= Work instruction =
Count the lines in the entries below that contain the string "מלצרים". Reply with the number alone.

..............................

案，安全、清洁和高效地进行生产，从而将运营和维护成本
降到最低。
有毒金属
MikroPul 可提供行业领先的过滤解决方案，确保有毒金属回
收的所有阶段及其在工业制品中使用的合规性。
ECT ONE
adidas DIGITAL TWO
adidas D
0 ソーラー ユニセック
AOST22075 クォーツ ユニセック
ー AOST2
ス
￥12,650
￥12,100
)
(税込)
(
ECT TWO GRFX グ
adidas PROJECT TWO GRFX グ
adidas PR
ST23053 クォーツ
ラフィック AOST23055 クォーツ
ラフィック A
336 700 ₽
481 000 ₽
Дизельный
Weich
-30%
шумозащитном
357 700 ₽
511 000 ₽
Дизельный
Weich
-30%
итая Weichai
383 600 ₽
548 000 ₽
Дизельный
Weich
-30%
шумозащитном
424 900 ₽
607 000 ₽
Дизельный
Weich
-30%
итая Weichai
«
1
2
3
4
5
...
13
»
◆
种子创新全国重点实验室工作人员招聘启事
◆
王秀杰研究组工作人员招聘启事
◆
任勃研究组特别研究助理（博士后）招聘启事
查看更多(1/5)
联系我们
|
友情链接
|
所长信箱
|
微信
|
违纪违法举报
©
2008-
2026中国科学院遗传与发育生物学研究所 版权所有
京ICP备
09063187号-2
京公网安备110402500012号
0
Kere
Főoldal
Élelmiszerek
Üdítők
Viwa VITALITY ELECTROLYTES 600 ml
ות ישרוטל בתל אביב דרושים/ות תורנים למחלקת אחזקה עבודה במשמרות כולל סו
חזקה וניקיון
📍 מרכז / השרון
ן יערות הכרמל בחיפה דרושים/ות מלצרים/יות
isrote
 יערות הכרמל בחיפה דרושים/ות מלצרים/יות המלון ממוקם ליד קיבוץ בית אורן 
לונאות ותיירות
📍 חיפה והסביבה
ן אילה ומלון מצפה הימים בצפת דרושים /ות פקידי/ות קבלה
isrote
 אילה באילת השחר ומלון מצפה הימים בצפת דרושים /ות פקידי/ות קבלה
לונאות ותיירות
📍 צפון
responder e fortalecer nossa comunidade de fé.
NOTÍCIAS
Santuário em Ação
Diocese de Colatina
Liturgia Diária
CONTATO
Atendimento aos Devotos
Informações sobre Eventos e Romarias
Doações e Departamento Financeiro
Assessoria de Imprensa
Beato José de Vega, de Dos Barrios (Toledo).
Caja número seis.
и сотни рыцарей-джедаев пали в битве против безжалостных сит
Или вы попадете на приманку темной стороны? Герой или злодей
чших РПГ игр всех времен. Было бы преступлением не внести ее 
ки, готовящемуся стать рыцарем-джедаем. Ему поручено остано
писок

..............................

= Reply to the exercise =
2